------ TEXT EXCERPT
Persistent Link to this Article: http://search.epnet.com/direct.asp?an=9707130196&db=afh
Database: Academic Search Elite
* * *
AN INTEGRATED-THEMATIC CURRICULUM FOR GIFTED LEARNERS
Contents
Assumptions about Learning and Learner Characteristics: An Overture to Curriculum
Development
The Curriculum Model
The Curriculum in Practice
REFERENCES
Assumptions about Learning
Characteristics of Gifted Learners
Specific Curricular Strategies for Meeting Gifted Students Needs
Selecting an Overarching Theme
Webbing the Units
An integrated-thematic curriculum is especially appropriate for gifted learners
because of their exceptional abilities to see and understand relationships.
Shaping course work around integrated themes inspires students to find personal
meaning in their study by allowing them to generate their own observations,
inquiries, and investigations, paralleling the processes performed by specialists
in the field. Gifted learners have different learning needs than more typical
learners and a curriculum appropriate for them provides: advanced content that
allows for flexible pacing, learning processes designed to promote creativity,
higher-level thinking and problem solving; and learning environments that are
open and supportive of diverse learning styles and needs. This article describes
and explains an integrated-thematic curriculum designed to meet the unique needs
of gifted and talented learners. It provides examples of how this curriculum
appears in the classroom and a model for developing similar curriculum in other
settings.
Upon entering the multi-aged primary classroom, a visitor first notices an enormous hot pink and purple Pterodactyl hanging from the ceiling. The Pterodactyl is covered with "jewels" and wears two necklaces. The windows are painted with murals of dinosaurs. Graphs displaying the different weights of dinosaurs, maps of where the dinosaurs lived, and a chart comparing the lengths of dinosaurs to school objects are posted around the room. Smaller Pterodactyls also hang from the ceiling. Other dinosaurs, some constructed by children in the classroom and some brought from home, are placed around the room.
------------
WHAT YOU WILL DO:
(a) Reproduce the passage of the gifted-curriculum article starting at "Upon entering the" and ending at "placed around the room.".
(b) Carry on the article about an integrated-thematic curriculum for gifted learners, beginning right after its last sentence.
These items come from a separate source.
------ RECORDED DATA
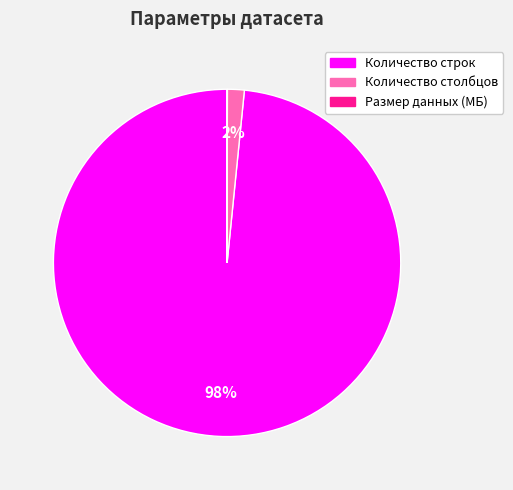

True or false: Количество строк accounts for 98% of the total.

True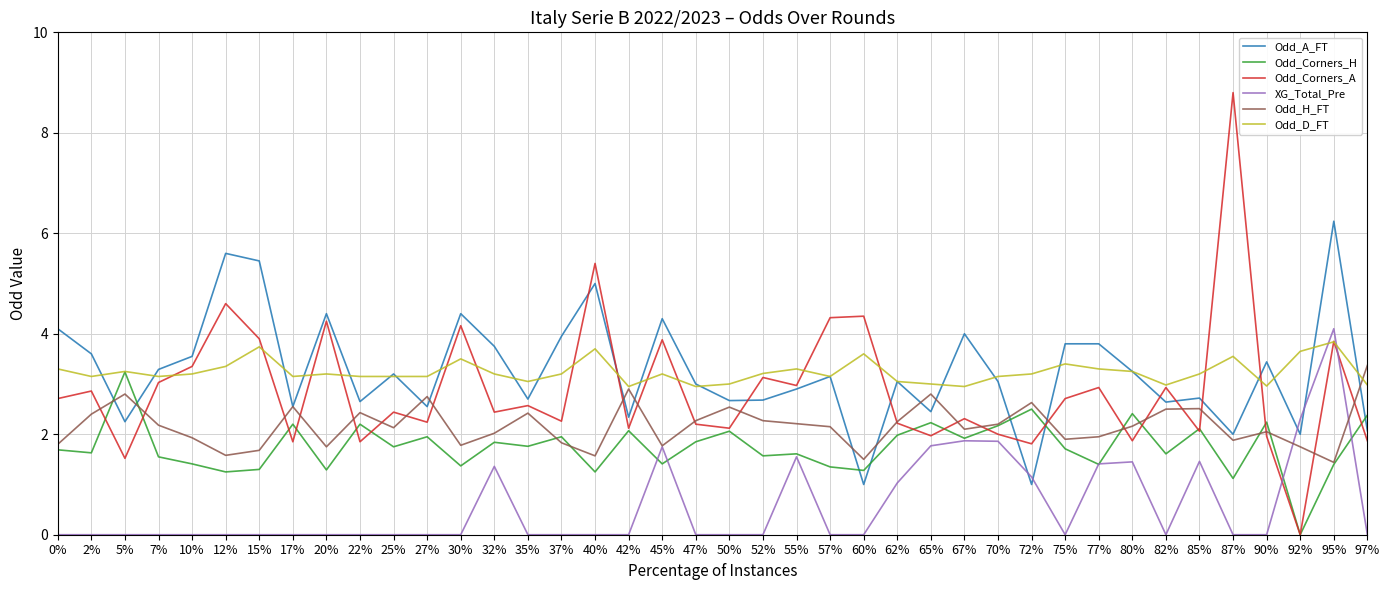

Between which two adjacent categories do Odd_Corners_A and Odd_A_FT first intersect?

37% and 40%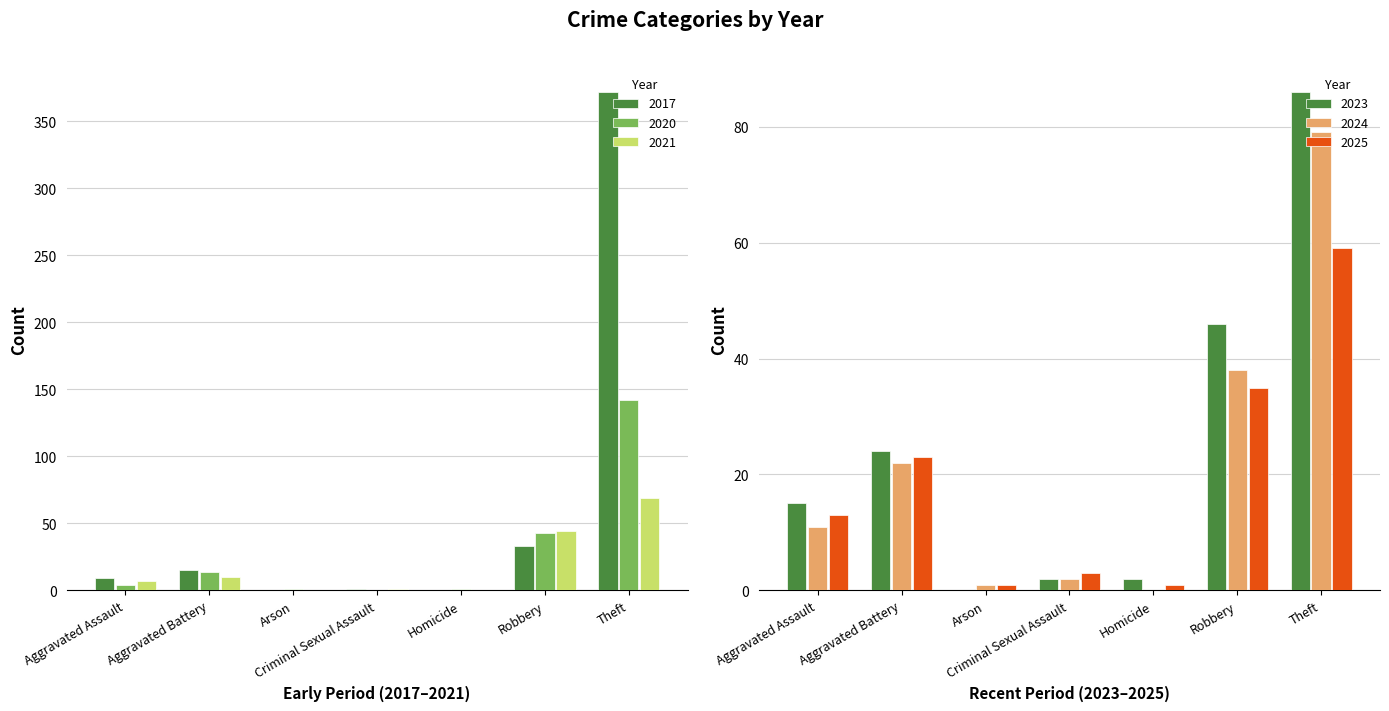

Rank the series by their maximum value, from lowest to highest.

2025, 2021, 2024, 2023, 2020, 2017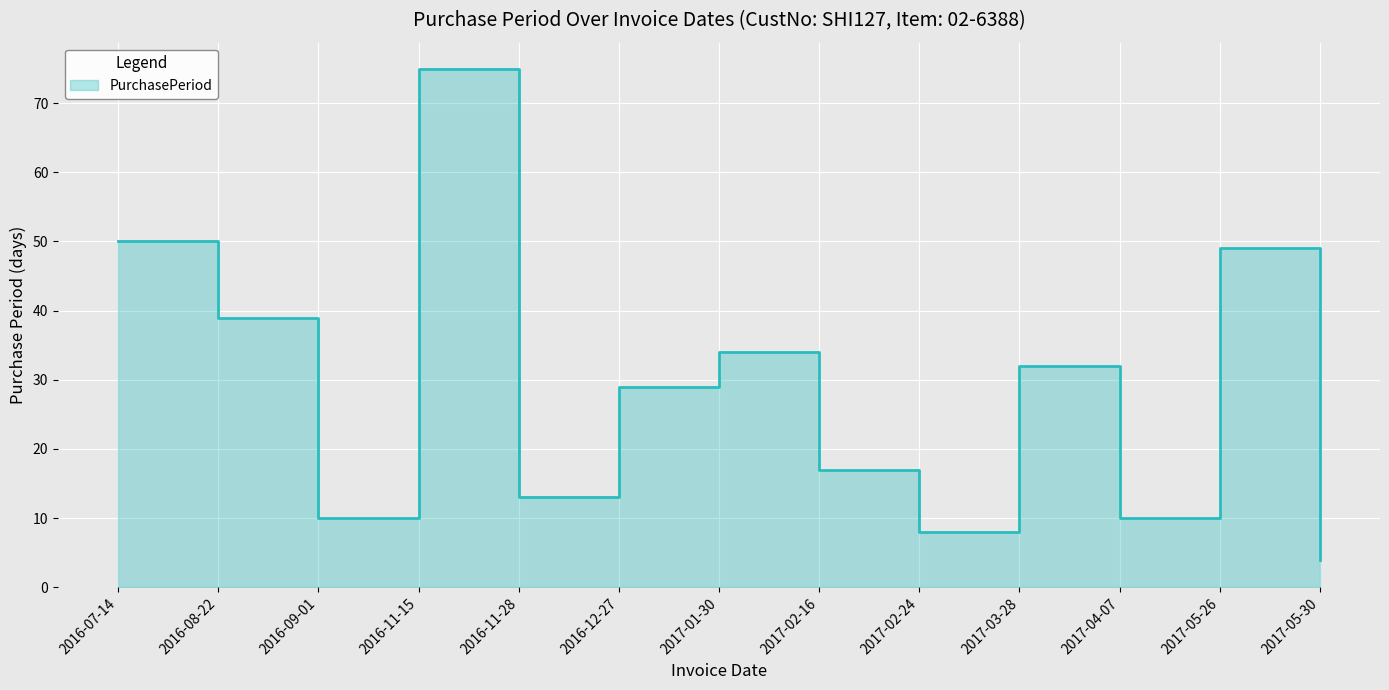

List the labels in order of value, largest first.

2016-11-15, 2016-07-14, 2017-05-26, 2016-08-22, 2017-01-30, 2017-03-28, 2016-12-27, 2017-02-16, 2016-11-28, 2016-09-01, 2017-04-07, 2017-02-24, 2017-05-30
------------
ANSWERS TO EACH TASK:
(a)
Upon entering the multi-aged primary classroom, a visitor first notices an enormous hot pink and purple Pterodactyl hanging from the ceiling. The Pterodactyl is covered with "jewels" and wears two necklaces. The windows are painted with murals of dinosaurs. Graphs displaying the different weights of dinosaurs, maps of where the dinosaurs lived, and a chart comparing the lengths of dinosaurs to school objects are posted around the room. Smaller Pterodactyls also hang from the ceiling. Other dinosaurs, some constructed by children in the classroom and some brought from home, are placed around the room.

(b)
In this classroom, 18 children, seven and eight years old, are lined up, ready to show their parents what they learned in their integrated-thematic unit on dinosaurs, They wear sweat-shirts, blouses, and pants printed with hand-made dinosaur stencils. On the backs of the shirts, are names such as Johnraptor and Chrisasaurus. Mary (asauras) stands up and thanks the parents and friends for attending and Robbie(asaurus) introduces the first song, Allosaurus. The children sing a song about the Allosaurus, where it lives, and how paleontologists came to find its fossils. In all, they sing five songs.
Afterwards, the children exhibit their research about dinosaurs. Each child chose a topic of interest to study in-depth. Anna, Caesar, and Arthur made a diorama depicting the Ornithosaurus and Compthygnathus. Bobby, Ron, and Seth constructed the skeleton of a Styracosaurus. Serena and George wrote a play in which they travel back in time to the Jurassic and Cretaceous periods. Melanie prepared a traditional research report about the Tyranasaurus Rex. After the children present their independent projects, they guide their parents around the room, showing them the many different experiences and activities they engaged in during the unit study.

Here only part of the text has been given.